- [DOCUMENT SECTION]:

It's not easy nowadays to find an offline music store that sells vinyl records, but if you come across one, there's a good chance that they have a growing selection of African LPs. The amount of reissues of classic 70s and 80s African grooves in the past few years has been quite impressive, and there are more than a handful of tiny labels that specialize in digging up forgotten grooves - often run by one music enthusiast who does his own digging for old records straight at the source in (often west) Africa. Prices of the original records on auction sites like Ebay have gone through the roof - 500$ and up for a sought after vinyl album from Nigeria or Ghana is not unheard of.
Then, in the shadow of these reissues we have seen western producers sample these tunes, and the brilliant African Sample Mix by Parisian collective We Are Blind shows that the distinct sounds of 70's Nigerian and Ghanaian afrobeat have mixed well with modern productions.
Another offshoot of the reissue culture is the Afro edit or re-edit. Often released on vinyl with bogus artist names and titles, edits are well crafted reinterpretations of the original grooves, released by young producers who bridge the gap between the vintage music lover's archive and the dancefloor. Their limited marketability often means that there won't be any sample clearance or copyright payment, and thus these edits tend to end up in a legal grey zone where the original artist doesn't see a financial benefit. But more often than not, the edits turn up forgotten gems that would otherwise never be heard again, and their new status as edits may eventually lead to a properly licensed reissue.
While the concept of remixing a song has been familiar to music audiences around the world since the 1970's, the edit has remained much more of an insider's term, even though it is closely related to the remix. Remixes are often made by producers who have access to the original recordings of a song, preferably individual tracks so that instruments can be replaced or remixed. Edits have their origin in the analog technique of splicing and pasting tape, which was first done in the mid 1970s by American disco editors like Walter Gibbons and John Morales. They would take bits and pieces of dance songs and use editing to extend the percussion breakdown - an important innovation which would change dance music forever.
Nearly 40 years later, cutting and re-editing a song can be done with much less effort using a digital audio software like Logic, Soundforge or Audigy. Deejays can cut out the less dance worthy part of a song, then play their own edit from a cd-r or through Serato software on their laptop.

- [RECORD EXTRACTS]:

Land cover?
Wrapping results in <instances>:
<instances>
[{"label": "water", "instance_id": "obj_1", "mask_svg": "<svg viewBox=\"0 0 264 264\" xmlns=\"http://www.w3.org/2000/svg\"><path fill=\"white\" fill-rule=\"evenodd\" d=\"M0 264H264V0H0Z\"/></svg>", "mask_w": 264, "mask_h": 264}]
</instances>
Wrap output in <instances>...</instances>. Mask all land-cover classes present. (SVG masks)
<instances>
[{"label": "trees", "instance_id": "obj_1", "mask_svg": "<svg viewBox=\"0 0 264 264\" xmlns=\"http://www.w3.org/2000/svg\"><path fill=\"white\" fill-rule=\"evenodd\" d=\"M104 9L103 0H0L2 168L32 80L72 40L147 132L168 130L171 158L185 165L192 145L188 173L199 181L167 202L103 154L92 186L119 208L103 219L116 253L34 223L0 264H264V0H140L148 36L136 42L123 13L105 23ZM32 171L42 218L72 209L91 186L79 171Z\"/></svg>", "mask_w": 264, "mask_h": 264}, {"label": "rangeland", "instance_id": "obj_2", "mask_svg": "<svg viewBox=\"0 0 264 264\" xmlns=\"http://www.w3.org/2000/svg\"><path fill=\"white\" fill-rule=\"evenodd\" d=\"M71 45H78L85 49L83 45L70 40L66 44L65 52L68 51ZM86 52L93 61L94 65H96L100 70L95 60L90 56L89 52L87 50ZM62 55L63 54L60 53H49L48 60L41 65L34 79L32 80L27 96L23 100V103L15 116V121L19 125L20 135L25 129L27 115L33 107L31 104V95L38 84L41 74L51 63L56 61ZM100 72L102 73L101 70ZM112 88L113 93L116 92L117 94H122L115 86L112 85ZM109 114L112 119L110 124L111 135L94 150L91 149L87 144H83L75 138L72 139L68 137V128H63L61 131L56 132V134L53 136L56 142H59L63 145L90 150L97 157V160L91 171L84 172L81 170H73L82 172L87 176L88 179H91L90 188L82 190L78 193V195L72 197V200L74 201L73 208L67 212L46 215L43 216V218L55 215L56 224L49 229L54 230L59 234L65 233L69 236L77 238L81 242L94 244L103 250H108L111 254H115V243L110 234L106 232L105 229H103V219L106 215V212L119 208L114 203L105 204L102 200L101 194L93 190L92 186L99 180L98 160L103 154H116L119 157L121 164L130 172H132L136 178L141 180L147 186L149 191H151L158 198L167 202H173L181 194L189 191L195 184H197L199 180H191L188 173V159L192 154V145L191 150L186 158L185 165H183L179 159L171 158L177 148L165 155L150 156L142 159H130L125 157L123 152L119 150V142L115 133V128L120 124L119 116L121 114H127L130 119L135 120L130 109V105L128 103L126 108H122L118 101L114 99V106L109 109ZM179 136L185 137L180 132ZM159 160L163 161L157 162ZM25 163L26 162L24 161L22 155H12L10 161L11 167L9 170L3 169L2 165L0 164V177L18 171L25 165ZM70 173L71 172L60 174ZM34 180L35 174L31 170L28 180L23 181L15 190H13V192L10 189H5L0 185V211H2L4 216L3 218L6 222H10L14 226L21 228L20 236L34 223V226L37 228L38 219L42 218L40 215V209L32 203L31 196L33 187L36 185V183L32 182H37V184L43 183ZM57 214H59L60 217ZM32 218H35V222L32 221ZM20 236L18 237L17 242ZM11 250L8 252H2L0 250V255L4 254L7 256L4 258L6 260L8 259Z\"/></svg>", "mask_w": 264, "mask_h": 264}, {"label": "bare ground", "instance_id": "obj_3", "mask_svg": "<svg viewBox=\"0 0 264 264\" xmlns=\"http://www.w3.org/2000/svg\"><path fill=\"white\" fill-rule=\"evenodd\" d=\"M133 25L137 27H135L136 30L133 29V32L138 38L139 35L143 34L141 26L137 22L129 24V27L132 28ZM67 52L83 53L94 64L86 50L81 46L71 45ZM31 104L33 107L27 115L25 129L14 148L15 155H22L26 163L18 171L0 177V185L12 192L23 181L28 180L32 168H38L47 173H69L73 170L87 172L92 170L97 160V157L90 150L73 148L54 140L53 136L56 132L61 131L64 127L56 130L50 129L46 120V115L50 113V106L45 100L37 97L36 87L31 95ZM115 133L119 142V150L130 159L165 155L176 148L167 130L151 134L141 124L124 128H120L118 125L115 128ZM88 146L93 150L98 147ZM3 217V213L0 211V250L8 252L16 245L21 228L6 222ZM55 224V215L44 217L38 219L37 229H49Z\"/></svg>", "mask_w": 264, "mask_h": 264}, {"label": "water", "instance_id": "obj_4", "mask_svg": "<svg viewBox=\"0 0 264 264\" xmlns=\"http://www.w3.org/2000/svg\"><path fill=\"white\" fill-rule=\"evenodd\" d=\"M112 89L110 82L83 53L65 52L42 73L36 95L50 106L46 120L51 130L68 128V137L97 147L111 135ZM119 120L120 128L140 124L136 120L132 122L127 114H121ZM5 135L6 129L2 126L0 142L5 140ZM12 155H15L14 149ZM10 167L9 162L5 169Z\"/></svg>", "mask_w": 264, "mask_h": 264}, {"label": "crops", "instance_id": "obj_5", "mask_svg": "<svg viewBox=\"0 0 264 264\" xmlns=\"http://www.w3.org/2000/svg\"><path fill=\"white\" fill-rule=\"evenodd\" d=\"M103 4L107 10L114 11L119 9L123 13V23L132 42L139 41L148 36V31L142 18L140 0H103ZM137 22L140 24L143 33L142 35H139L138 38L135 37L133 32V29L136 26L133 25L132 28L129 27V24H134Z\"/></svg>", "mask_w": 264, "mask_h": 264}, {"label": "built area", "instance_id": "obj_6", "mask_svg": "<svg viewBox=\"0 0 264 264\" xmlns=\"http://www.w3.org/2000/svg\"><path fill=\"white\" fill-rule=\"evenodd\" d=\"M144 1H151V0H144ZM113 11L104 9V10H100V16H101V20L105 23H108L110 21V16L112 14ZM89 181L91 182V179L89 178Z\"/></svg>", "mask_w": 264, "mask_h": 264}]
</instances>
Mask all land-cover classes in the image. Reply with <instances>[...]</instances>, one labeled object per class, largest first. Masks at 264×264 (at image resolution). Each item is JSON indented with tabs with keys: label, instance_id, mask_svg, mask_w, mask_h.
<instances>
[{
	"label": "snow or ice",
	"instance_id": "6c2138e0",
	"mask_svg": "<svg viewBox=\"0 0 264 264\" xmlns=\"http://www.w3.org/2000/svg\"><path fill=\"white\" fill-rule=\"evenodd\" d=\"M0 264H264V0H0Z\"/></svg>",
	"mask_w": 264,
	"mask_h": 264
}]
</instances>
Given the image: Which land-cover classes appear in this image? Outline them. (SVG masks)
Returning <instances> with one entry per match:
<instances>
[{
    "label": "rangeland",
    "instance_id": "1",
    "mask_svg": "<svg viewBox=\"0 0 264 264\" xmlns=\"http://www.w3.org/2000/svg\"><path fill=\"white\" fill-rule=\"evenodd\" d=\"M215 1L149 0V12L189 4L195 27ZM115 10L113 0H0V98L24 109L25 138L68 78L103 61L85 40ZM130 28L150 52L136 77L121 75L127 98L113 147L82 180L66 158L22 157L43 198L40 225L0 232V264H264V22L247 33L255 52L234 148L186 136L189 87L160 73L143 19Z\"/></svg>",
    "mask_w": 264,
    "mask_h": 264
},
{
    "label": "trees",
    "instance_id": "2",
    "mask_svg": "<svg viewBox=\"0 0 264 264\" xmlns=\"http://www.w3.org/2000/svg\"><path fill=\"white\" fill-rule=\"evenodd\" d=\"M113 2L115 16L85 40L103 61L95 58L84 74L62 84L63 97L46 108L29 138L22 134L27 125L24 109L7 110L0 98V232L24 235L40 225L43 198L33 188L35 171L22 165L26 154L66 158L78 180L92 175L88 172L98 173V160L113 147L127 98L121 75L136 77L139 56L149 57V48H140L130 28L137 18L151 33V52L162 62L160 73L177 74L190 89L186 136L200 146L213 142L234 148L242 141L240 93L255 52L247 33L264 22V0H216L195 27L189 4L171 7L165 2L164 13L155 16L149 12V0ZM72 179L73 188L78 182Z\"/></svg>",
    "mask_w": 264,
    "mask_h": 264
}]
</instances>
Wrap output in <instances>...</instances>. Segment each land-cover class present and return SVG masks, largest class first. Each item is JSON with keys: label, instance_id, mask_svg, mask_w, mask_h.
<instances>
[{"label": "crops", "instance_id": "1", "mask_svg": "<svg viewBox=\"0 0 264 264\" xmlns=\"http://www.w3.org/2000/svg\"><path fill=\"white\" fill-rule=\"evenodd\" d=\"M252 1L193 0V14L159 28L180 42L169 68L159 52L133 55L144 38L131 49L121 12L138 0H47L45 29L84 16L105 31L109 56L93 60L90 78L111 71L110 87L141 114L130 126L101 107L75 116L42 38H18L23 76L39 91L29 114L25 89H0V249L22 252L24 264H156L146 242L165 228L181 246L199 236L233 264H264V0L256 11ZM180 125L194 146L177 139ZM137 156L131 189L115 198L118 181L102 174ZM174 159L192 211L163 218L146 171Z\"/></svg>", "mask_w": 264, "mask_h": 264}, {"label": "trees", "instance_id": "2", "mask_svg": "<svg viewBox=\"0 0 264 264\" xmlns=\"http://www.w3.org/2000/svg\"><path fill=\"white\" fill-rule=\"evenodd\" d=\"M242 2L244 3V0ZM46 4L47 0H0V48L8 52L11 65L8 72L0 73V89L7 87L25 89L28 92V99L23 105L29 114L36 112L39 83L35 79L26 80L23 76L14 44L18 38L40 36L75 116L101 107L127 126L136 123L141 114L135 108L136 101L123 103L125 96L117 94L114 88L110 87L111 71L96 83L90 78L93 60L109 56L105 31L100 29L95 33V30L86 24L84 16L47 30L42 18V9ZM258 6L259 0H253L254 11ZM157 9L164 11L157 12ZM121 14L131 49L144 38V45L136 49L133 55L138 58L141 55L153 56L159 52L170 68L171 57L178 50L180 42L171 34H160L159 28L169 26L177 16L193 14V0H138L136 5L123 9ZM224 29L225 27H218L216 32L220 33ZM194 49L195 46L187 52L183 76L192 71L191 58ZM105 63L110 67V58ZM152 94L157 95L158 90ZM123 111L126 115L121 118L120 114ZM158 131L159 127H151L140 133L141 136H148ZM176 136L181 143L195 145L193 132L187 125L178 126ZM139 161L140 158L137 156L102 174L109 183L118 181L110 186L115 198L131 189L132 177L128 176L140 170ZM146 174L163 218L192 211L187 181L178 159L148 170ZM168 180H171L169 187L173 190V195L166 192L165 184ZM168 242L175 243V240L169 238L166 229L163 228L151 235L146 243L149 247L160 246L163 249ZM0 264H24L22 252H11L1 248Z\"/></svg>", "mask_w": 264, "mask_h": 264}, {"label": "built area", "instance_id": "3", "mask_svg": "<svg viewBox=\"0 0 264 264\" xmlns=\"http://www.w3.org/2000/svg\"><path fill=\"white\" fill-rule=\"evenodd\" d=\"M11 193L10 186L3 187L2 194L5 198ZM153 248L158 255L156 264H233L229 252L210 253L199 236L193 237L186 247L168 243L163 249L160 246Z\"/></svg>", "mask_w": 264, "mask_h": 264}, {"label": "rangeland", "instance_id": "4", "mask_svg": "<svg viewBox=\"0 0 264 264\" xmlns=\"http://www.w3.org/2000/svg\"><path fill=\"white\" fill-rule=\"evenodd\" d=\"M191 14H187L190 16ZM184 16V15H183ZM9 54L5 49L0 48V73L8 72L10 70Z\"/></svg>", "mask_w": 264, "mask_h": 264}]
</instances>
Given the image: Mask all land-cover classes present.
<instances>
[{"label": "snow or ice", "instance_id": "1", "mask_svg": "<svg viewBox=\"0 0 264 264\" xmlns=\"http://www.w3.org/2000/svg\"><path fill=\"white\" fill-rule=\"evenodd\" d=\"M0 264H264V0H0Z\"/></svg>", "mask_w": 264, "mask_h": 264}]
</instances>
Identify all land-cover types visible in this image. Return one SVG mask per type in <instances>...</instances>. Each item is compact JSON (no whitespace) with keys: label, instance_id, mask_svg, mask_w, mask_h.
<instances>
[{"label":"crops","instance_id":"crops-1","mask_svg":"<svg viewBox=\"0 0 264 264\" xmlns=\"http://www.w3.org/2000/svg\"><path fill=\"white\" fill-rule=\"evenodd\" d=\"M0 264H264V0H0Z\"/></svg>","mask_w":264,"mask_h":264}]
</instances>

- [REQUIREMENT 1]: List every piece of software named in the article on Afro edits.
- [REQUIREMENT 2]: Duplicate a passage of the article on Afro edits, beginning at the words "While the concept" and stopping after the words "dance music forever.".

- [EXPECTED OUTPUT 1]: Logic, Soundforge, Audigy, Serato

- [EXPECTED OUTPUT 2]:
While the concept of remixing a song has been familiar to music audiences around the world since the 1970's, the edit has remained much more of an insider's term, even though it is closely related to the remix. Remixes are often made by producers who have access to the original recordings of a song, preferably individual tracks so that instruments can be replaced or remixed. Edits have their origin in the analog technique of splicing and pasting tape, which was first done in the mid 1970s by American disco editors like Walter Gibbons and John Morales. They would take bits and pieces of dance songs and use editing to extend the percussion breakdown - an important innovation which would change dance music forever.